In 2009, my dear mother — an artist, entrepreneur and music-lover — transitioned to the spirit world after battling breast cancer. I witnessed the toll that surgery, radiation treatment and chemotherapy took on her body and spirit, often leaving her immobile and unmotivated. In 2014, I tuned into Sharon Jones and the Dap Kings Live on Morning Becomes Eclectic and was electrified by the powerful and distinct voice of lead singer, Sharon Jones, over the airwaves. It crossed my mind that Mom, also named Sharon, would’ve enjoyed the performance. When Sharon Jones revealed in the interview with Jason that she had completed a round of chemotherapy just two weeks prior, I was shocked, but also not surprised. Miss Jones had always defied odds and constructs.
After working as a corrections officer at Rikers Island and armored car guard for many years, her music career began its trajectory in 1996 at the age of 40 in the midst of a music climate that primarily celebrated teen or twenty-something-year-old pop stars. I first learned of her when she teamed up with The Dap Kings in the early 2000s, earning a Grammy nomination. I was actually interested in becoming a funk/soul singer at the time and felt, even in my early 20s, that I was running out of time to “make it” and that no one was interested in that style of music. Sharon became my beacon of light that proved otherwise. I went on to form my own funk band, release an EP and tour the country, even ending up recording at famed Abbey Road Studios.
As I rewatch Sharon Jones’ 2014 MBE performance, she continues to be my beacon of light. Her bald head is beautiful, bold, unapologetic and ravishingly reflective. It’s like, if I were close enough, I could literally see myself in it, and from afar I do still see myself in her. She is driven, resilient, courageous, positive, present and not singing, but SANGING, because, as she simply says, “I have to.” I can’t actually say for sure what she meant when she said “I have to,” but my interpretation is that, regardless of circumstance, we just have to keep being who we are! And the way The Dap Kings provide a strong foundation of support for their centering force of a songstress is a reminder to surround yourself with the people who have your back!

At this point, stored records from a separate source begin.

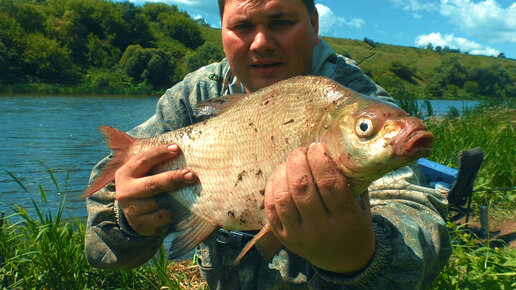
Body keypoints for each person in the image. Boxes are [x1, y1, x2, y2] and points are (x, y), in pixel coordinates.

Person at [85, 0, 452, 288]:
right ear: (222, 30)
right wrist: (128, 223)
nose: (260, 42)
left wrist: (360, 256)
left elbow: (419, 221)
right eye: (242, 26)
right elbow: (101, 244)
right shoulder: (194, 95)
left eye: (280, 22)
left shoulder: (359, 103)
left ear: (313, 25)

Miss Jones mentioned during the interview, the importance of slowing down and listening to your body — a wonderful opportunity that many of us are being given now more than ever these days. Today, I invite you to take a moment to slow down and swim in Sharon Jones & The Dap Kings’ final performance on MBE. If you’re like me, you will leave feeling more funky, fierce and fearless than you did before.